→ **Activity**
Leaving the pictures aside, restate all of the data exactly.

→ **Provided material**
>>>

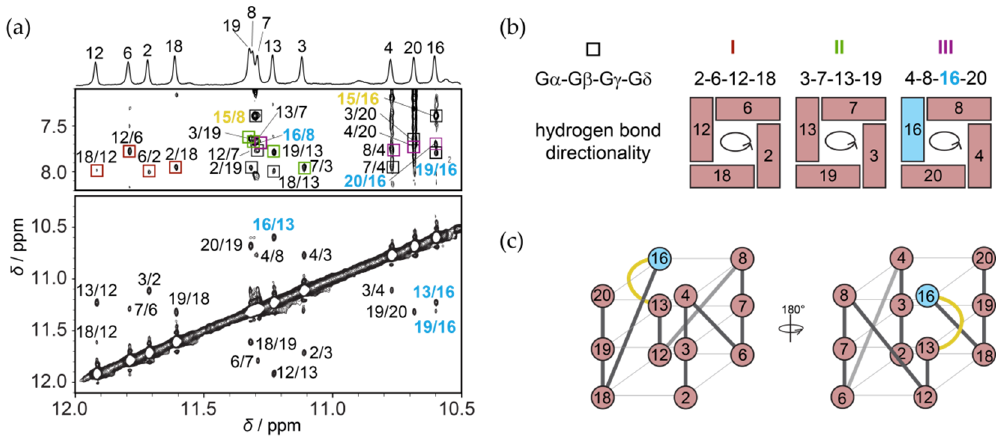
Figure 2. NMR spectral assignments and folding topology of RAN1*. ( a ) Imino region of assigned 1D 1 H NMR spectrum of RAN1* (top) and imino-aromatic and imino-imino regions of the corresponding 2D NOESY NMR spectrum (mixing time of 300 ms). Imino-H8 cross-peaks labeled with dark red, green, and violet rectangles correspond to intra-quartet connectivities within the G2•G6•G12•G18, G3•G7•G13•G19 and G4•G8•G16•G20 quartets, respectively. Cross-peaks labeled with black rectangles belong to imino-H8 NOE connectivities between neighboring G-quartets. All NOEs involving G16 are marked with light blue, while NOE contacts suggesting stacking of A15 with neighboring G-quartet are highlighted in yellow. ( b ) G-quartets I, II, and III with the corresponding donor-to-acceptor hydrogen bond directionalities. ( c ) Schematic presentations of G-quadruplex adopted by RAN1* with three propeller-type loops (grey) and a bulge (yellow). Residues in G-quartet core adopting anti and syn glycosidic conformations are colored salmon and light blue, respectively.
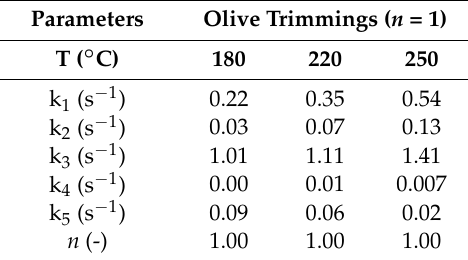
Table A2. Reaction rate constants (k i ) fixing reaction order ( n = 1) for the simplified reactions path of Figure 2 for olive trimmings.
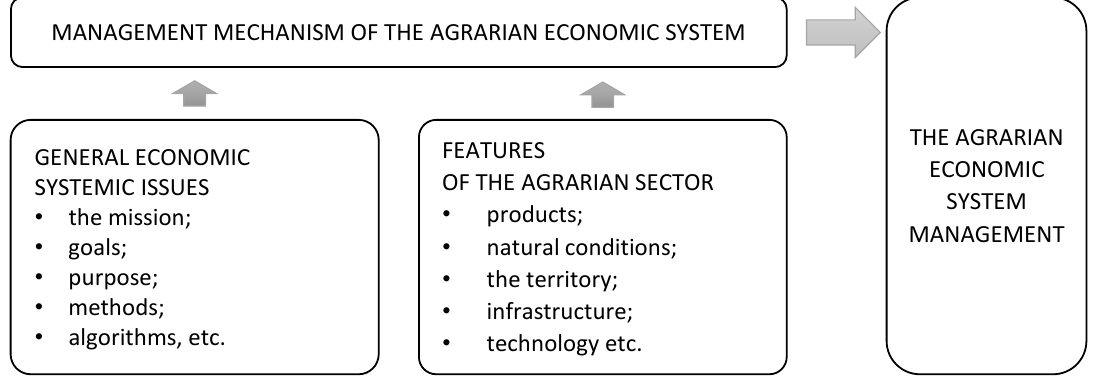
Figure 3. The structure of the agrarian economic systems management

<<<

→ **Response for this exercise**
Figure 2. NMR spectral assignments and folding topology of RAN1*. ( a ) Imino region of assigned 1D 1 H NMR spectrum of RAN1* (top) and imino-aromatic and imino-imino regions of the corresponding 2D NOESY NMR spectrum (mixing time of 300 ms). Imino-H8 cross-peaks labeled with dark red, green, and violet rectangles correspond to intra-quartet connectivities within the G2•G6•G12•G18, G3•G7•G13•G19 and G4•G8•G16•G20 quartets, respectively. Cross-peaks labeled with black rectangles belong to imino-H8 NOE connectivities between neighboring G-quartets. All NOEs involving G16 are marked with light blue, while NOE contacts suggesting stacking of A15 with neighboring G-quartet are highlighted in yellow. ( b ) G-quartets I, II, and III with the corresponding donor-to-acceptor hydrogen bond directionalities. ( c ) Schematic presentations of G-quadruplex adopted by RAN1* with three propeller-type loops (grey) and a bulge (yellow). Residues in G-quartet core adopting anti and syn glycosidic conformations are colored salmon and light blue, respectively.
Table A2. Reaction rate constants (k i ) fixing reaction order ( n = 1) for the simplified reactions path of Figure 2 for olive trimmings.
Figure 3. The structure of the agrarian economic systems management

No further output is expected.